--- Document excerpt Enclosed Below ---

I wish I didn't have to say this. I wish I could look in the eyes of every victim of the last Panda 4.1 update and tell them it was something new, something unforeseeable, something out of their control. I wish I could tell them that Google pulled a fast one that no one saw coming. But I can't.
Like many in the industry, I have been studying Panda closely since its inception. Google gave us a rare glimpse behind the curtain by providing us with the very guidelines they set in place to build their massive machine-learned algorithm which came to be known as Panda. Three and a half years later, Panda is still with us and seems to still catch us off guard. Enough is enough.
What I intend to show you throughout this piece is that the original Panda questionnaire still remains a powerful predictive tool to wield in defense of what can be a painful organic traffic loss. By analyzing the winner/loser reports of Panda 4.1 using standard Panda surveys, we can determine whether Google's choices are still in line with their original vision. So let's dive in.

--- End of Enclosed Document excerpt ---
--- Data excerpts Enclosed Below ---

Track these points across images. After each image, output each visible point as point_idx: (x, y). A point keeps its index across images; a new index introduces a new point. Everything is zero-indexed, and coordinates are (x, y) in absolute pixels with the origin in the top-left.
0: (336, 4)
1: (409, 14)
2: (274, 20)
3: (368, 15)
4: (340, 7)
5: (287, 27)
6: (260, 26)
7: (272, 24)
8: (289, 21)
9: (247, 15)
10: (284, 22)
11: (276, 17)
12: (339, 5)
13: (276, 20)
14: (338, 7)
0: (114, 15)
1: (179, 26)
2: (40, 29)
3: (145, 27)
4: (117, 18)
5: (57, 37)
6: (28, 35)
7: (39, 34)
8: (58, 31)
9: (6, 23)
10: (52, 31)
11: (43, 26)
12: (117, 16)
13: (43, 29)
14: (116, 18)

--- End of Enclosed Data excerpts ---

Exercises to complete
A – Please answer these questions about the Panda 4.1 article, one line each:
(i) How long has Panda been around, according to the article?
(ii) What does the writer say the original Panda questionnaire still remains?
(iii) Which reports does the writer plan to analyze?
B – Summarize the Panda 4.1 article in two sentences.

Answer list
A –
(i) Three and a half years.
(ii) A powerful predictive tool to wield in defense of what can be a painful organic traffic loss.
(iii) The winner/loser reports of Panda 4.1, analyzed using standard Panda surveys.

B – The writer cannot tell victims of the Panda 4.1 update that it was unforeseeable, since Google shared the guidelines behind the Panda algorithm years ago, yet Panda still catches the industry off guard. The writer sets out to show that the original Panda questionnaire remains a powerful predictive tool by analyzing Panda 4.1's winner/loser reports with standard Panda surveys.